Skip to content

CI/CD Overview

This document covers the architecture, optimization strategies, and high-level concepts of the CI/CD pipeline.

For detailed workflow documentation, see Workflows. For local development setup, see Local Development.


CI/CD Pipeline

Overview

The Podcast Scraper project uses GitHub Actions for continuous integration and deployment. The CI/CD pipeline consists of six main workflows that automate testing, code quality checks, security scanning, Docker validation, documentation deployment, and metrics collection.

Workflows Summary

Workflow File Purpose Trigger
Python Application python-app.yml Main CI pipeline with testing, linting, and builds Push/PR to main (only when Python/config files change)
Documentation Deploy docs.yml Build and deploy MkDocs documentation to GitHub Pages Push to main, PR with doc changes, manual
CodeQL Security codeql.yml Security vulnerability scanning Push/PR to main (only when code/workflow files change), scheduled weekly
Docker Build & Test docker.yml Build and test Docker images Push to main (all), PRs (Dockerfile/.dockerignore only)
Snyk Security Scan snyk.yml Dependency and Docker image vulnerability scanning Push/PR to main, scheduled weekly (Mondays), manual
Nightly Comprehensive nightly.yml Full test suite with comprehensive metrics collection Scheduled daily (2 AM UTC), manual

Complete Pipeline Visualization

graph TB
    subgraph "Trigger Events"
__________
» INSTRUCTION A: Using the CI/CD overview, explain in one to three sentences what the nightly.yml workflow is for and when it runs.
» INSTRUCTION B: Please reproduce the part of the CI/CD overview starting at "CI/CD Overview" and ending at "see Local Development.".
The lines that come next are from a separate source.

» DATA SHOWN:
__________
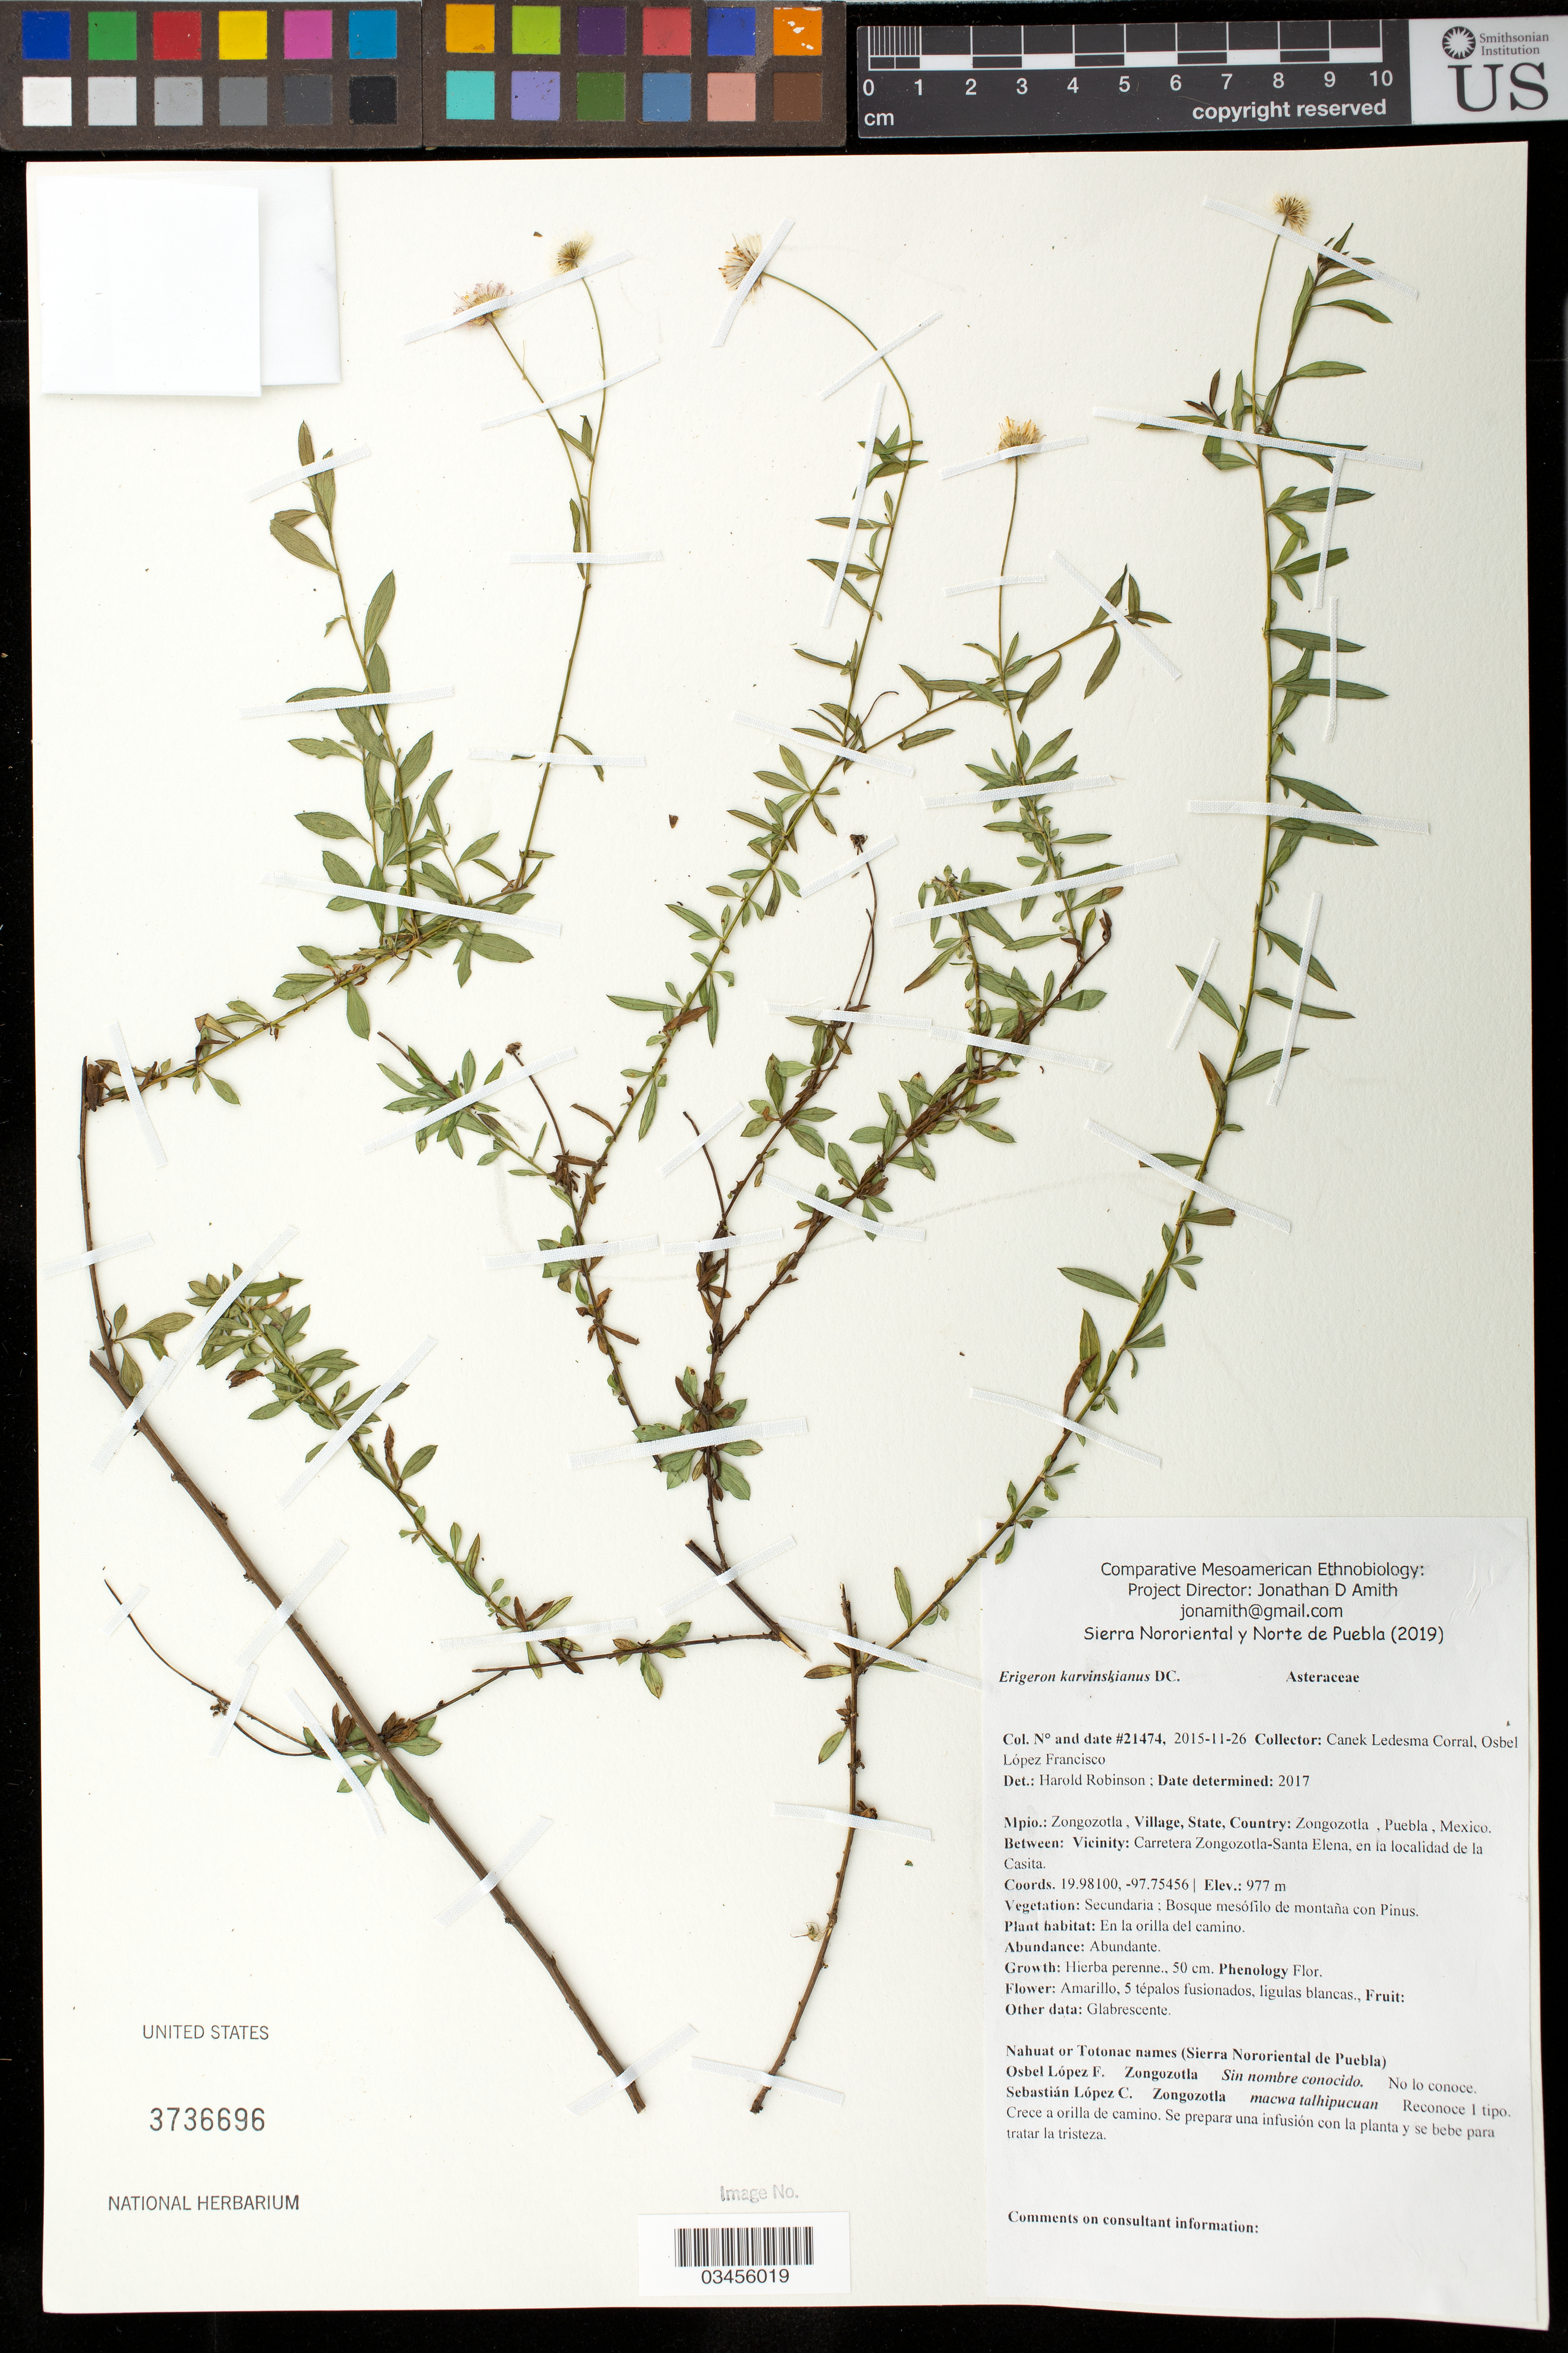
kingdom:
__________
» EXERCISE SOLUTION A: The nightly.yml workflow runs the full test suite with comprehensive metrics collection. It is scheduled daily at 2 AM UTC and can also be run manually.

» EXERCISE SOLUTION B:
CI/CD Overview

This document covers the architecture, optimization strategies, and high-level concepts of the CI/CD pipeline.

For detailed workflow documentation, see Workflows. For local development setup, see Local Development.